-- What you have to do --
Look through the records below for the line with "ncounter immune panel." and the line with "17. Robert Fred", then return those lines and all lines between, exactly.

-- Source information --
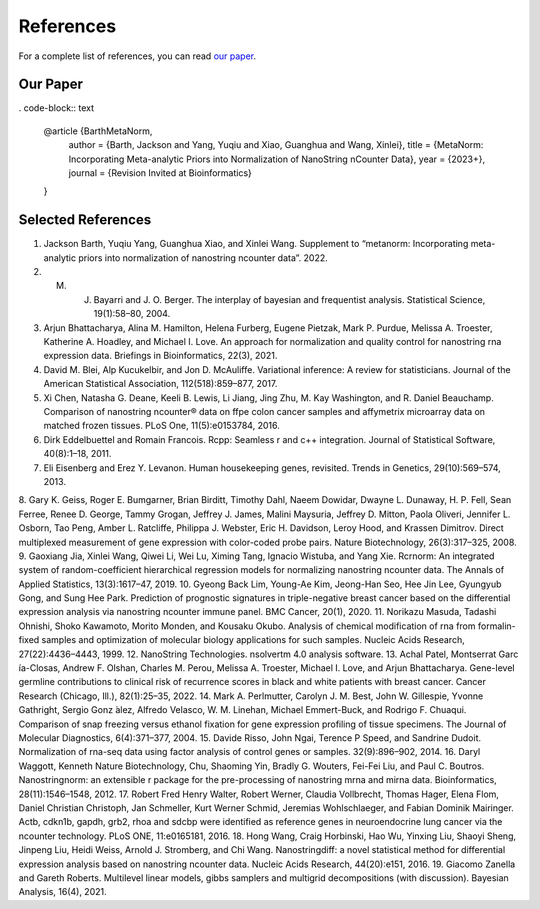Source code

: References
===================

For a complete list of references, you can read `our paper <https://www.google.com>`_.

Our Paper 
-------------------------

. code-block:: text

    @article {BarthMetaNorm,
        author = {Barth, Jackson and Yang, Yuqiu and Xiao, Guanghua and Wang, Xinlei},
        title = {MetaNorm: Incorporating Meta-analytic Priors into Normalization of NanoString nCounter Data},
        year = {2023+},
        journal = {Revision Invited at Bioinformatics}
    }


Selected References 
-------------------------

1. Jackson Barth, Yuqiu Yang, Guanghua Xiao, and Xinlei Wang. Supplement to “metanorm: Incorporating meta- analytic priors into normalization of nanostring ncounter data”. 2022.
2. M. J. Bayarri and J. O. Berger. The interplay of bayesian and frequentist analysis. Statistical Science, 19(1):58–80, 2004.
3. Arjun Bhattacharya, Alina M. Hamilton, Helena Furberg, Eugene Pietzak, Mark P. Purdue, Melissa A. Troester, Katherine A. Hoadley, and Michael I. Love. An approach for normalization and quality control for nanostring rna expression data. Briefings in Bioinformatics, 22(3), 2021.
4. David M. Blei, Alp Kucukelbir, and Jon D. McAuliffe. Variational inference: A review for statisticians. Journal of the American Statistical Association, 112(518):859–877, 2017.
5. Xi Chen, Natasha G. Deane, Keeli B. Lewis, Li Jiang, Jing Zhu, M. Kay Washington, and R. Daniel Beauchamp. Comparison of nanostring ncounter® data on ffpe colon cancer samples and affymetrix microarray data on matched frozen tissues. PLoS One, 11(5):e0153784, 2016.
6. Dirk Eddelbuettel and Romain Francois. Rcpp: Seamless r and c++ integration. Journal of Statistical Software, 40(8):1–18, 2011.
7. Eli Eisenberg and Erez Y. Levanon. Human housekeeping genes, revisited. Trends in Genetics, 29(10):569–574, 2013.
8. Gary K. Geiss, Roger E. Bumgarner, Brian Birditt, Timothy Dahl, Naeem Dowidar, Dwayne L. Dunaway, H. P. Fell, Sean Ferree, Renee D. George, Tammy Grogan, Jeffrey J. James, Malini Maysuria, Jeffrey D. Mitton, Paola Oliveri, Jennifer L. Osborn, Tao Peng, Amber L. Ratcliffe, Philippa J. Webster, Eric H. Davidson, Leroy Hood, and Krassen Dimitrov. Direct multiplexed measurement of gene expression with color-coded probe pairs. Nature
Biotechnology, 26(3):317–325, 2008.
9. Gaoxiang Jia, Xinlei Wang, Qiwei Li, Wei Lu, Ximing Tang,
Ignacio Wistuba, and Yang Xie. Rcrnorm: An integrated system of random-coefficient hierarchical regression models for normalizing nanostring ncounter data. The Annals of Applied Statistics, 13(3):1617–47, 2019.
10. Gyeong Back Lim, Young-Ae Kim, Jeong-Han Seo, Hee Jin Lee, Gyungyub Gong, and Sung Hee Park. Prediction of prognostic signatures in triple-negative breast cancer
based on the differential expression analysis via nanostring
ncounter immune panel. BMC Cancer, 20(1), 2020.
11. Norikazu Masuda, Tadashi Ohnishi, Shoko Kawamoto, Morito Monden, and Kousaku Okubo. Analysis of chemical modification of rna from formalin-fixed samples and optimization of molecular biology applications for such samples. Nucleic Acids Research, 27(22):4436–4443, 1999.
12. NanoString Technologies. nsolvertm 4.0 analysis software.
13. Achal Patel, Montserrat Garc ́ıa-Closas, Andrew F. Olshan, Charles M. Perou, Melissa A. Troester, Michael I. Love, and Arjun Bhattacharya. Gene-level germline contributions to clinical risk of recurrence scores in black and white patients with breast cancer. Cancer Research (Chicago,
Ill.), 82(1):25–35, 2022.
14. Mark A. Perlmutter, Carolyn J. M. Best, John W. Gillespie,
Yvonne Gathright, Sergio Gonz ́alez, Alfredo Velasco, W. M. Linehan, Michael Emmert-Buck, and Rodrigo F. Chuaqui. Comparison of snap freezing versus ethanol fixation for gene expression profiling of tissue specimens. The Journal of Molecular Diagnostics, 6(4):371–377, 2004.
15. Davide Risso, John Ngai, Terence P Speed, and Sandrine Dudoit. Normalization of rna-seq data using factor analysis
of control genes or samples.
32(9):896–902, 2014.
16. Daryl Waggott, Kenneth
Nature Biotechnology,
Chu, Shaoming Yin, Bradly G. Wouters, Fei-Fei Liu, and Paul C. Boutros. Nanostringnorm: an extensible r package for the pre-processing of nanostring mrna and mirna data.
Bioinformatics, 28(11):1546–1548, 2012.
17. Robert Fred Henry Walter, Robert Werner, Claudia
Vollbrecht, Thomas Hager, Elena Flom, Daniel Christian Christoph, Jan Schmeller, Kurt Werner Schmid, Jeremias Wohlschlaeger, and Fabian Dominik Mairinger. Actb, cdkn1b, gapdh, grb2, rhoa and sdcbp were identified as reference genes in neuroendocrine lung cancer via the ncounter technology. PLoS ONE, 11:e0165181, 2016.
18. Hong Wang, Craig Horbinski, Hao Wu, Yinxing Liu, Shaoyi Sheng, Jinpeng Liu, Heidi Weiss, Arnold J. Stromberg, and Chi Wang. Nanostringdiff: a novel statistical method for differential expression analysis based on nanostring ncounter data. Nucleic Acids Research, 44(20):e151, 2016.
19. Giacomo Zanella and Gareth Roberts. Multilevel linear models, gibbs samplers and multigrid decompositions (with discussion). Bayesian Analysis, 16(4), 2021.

-- Solution for this problem --
ncounter immune panel. BMC Cancer, 20(1), 2020.
11. Norikazu Masuda, Tadashi Ohnishi, Shoko Kawamoto, Morito Monden, and Kousaku Okubo. Analysis of chemical modification of rna from formalin-fixed samples and optimization of molecular biology applications for such samples. Nucleic Acids Research, 27(22):4436–4443, 1999.
12. NanoString Technologies. nsolvertm 4.0 analysis software.
13. Achal Patel, Montserrat Garc ́ıa-Closas, Andrew F. Olshan, Charles M. Perou, Melissa A. Troester, Michael I. Love, and Arjun Bhattacharya. Gene-level germline contributions to clinical risk of recurrence scores in black and white patients with breast cancer. Cancer Research (Chicago,
Ill.), 82(1):25–35, 2022.
14. Mark A. Perlmutter, Carolyn J. M. Best, John W. Gillespie,
Yvonne Gathright, Sergio Gonz ́alez, Alfredo Velasco, W. M. Linehan, Michael Emmert-Buck, and Rodrigo F. Chuaqui. Comparison of snap freezing versus ethanol fixation for gene expression profiling of tissue specimens. The Journal of Molecular Diagnostics, 6(4):371–377, 2004.
15. Davide Risso, John Ngai, Terence P Speed, and Sandrine Dudoit. Normalization of rna-seq data using factor analysis
of control genes or samples.
32(9):896–902, 2014.
16. Daryl Waggott, Kenneth
Nature Biotechnology,
Chu, Shaoming Yin, Bradly G. Wouters, Fei-Fei Liu, and Paul C. Boutros. Nanostringnorm: an extensible r package for the pre-processing of nanostring mrna and mirna data.
Bioinformatics, 28(11):1546–1548, 2012.
17. Robert Fred Henry Walter, Robert Werner, Claudia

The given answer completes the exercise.